## Excerpted text

Wednesday, July 22, 2009


About a month ago, I started to get nervous about going to North Pacific Yearly Meeting annual session. At first, I just had a sort of general dread and I couldn't figure out why. Eventually I realized that I was worried that I would have to speak in meeting for worship and I was afraid that I would have to say hard things.

Now I feel like I had two separate experiences at the annual session. A part of me had a wonderful time. I enjoyed participating in my worship with music group, traveling with Sarah P, spending time with Friends that I don't get to see very often, and exploring the University of Montana campus. I even liked playing the Holy Spirit in the skit we did for community night, though I felt much more visible than I am usually comfortable with.

The other part of me was filled with increasing dread as the weekend progressed at the thought of having to speak.

By Sunday morning, I was in bad shape. I knew I would have to give a message during the worship that morning, but I had no idea what that would be. Worst of all, I could not feel God, not even to be angry with God. I felt desolate and prayed for words, anything to give me an idea of what I was supposed to say.

## What you need to do
Write out the part of the annual session post that begins with the words "Now I feel like" and stops after the words "usually comfortable with.". Work only from the annual session post.

## Material provided
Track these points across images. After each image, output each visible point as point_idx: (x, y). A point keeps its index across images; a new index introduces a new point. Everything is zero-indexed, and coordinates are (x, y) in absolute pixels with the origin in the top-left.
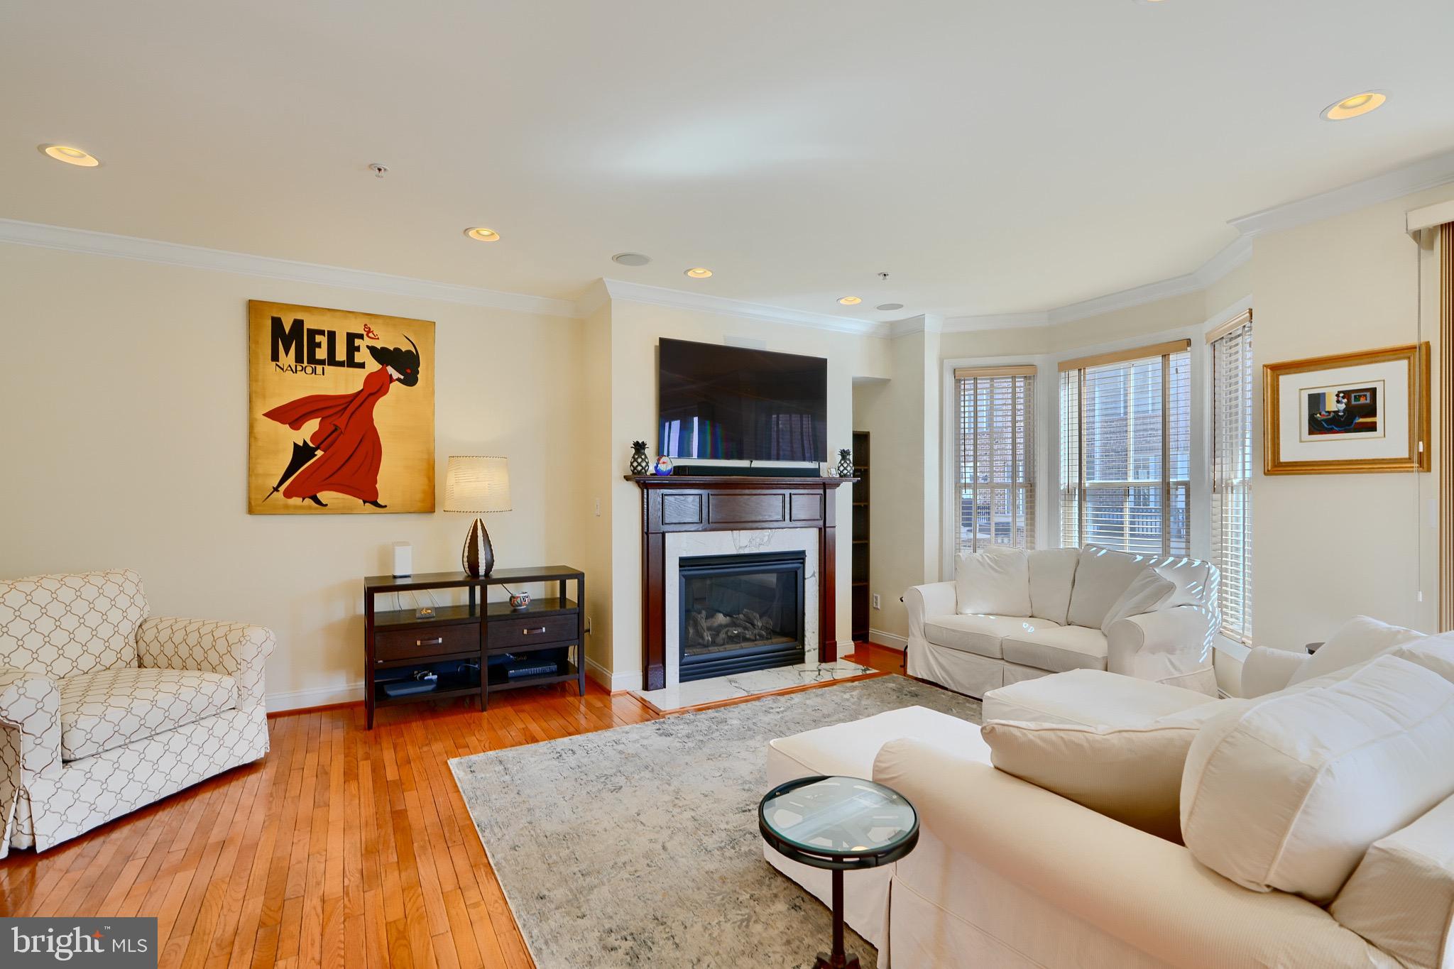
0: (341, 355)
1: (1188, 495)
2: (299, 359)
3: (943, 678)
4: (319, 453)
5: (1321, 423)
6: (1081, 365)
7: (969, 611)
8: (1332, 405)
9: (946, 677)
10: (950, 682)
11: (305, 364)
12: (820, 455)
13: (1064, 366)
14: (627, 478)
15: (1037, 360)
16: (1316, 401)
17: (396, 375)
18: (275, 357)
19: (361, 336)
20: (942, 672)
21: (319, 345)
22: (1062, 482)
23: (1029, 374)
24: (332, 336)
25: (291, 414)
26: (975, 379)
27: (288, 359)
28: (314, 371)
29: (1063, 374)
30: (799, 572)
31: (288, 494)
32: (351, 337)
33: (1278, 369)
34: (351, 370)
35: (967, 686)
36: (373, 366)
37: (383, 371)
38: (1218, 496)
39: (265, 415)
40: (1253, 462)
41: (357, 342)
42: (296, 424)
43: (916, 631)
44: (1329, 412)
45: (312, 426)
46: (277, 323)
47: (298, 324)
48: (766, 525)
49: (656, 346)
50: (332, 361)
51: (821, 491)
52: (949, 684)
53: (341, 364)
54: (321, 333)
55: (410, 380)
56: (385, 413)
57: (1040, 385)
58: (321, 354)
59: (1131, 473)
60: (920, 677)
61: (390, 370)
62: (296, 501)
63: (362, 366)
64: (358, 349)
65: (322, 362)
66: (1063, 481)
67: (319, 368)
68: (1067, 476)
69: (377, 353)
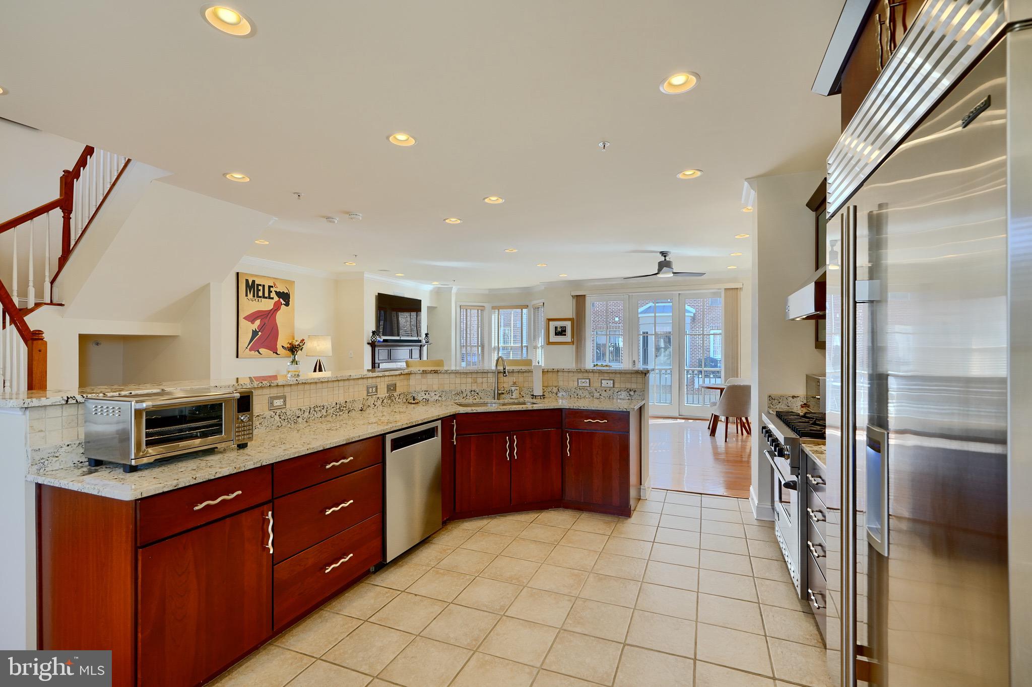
0: (266, 295)
1: (527, 349)
2: (254, 296)
4: (260, 333)
5: (557, 334)
6: (498, 308)
8: (559, 330)
11: (256, 298)
12: (418, 334)
13: (494, 308)
14: (368, 344)
15: (485, 305)
16: (556, 328)
17: (283, 302)
18: (247, 296)
19: (272, 287)
21: (260, 290)
23: (482, 309)
24: (264, 286)
25: (251, 318)
26: (471, 310)
27: (250, 296)
28: (258, 300)
29: (494, 311)
31: (250, 350)
32: (270, 287)
33: (549, 320)
34: (270, 300)
36: (276, 299)
37: (279, 300)
38: (535, 350)
39: (244, 318)
40: (544, 341)
41: (271, 289)
42: (253, 322)
45: (258, 322)
46: (247, 281)
47: (254, 281)
48: (399, 361)
49: (376, 296)
50: (264, 297)
51: (419, 348)
53: (266, 298)
54: (261, 285)
55: (287, 304)
56: (280, 317)
57: (486, 313)
58: (261, 294)
59: (512, 343)
61: (281, 300)
62: (253, 352)
63: (273, 298)
64: (271, 292)
65: (260, 297)
66: (493, 345)
67: (260, 299)
68: (494, 344)
69: (278, 294)
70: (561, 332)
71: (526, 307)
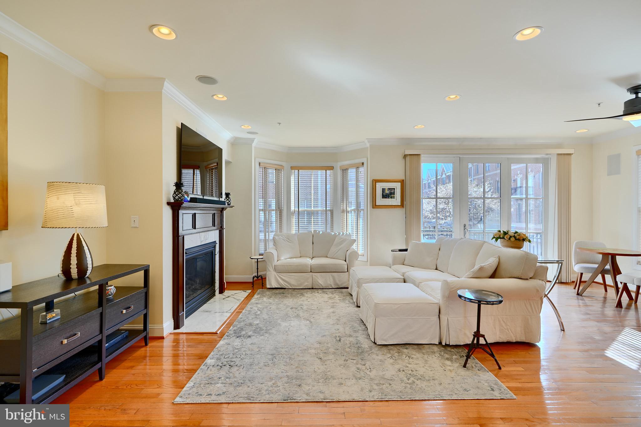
1: (332, 214)
3: (285, 285)
5: (385, 196)
6: (299, 168)
7: (282, 258)
8: (387, 192)
9: (287, 284)
10: (289, 286)
12: (220, 195)
13: (292, 168)
14: (169, 204)
15: (284, 164)
20: (284, 283)
22: (292, 209)
23: (280, 169)
26: (265, 168)
29: (293, 171)
30: (214, 251)
33: (376, 181)
35: (297, 285)
40: (370, 205)
43: (271, 269)
44: (386, 193)
51: (220, 212)
52: (289, 287)
57: (284, 173)
59: (312, 207)
60: (274, 287)
70: (388, 194)
71: (332, 168)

## Result below
Now I feel like I had two separate experiences at the annual session. A part of me had a wonderful time. I enjoyed participating in my worship with music group, traveling with Sarah P, spending time with Friends that I don't get to see very often, and exploring the University of Montana campus. I even liked playing the Holy Spirit in the skit we did for community night, though I felt much more visible than I am usually comfortable with.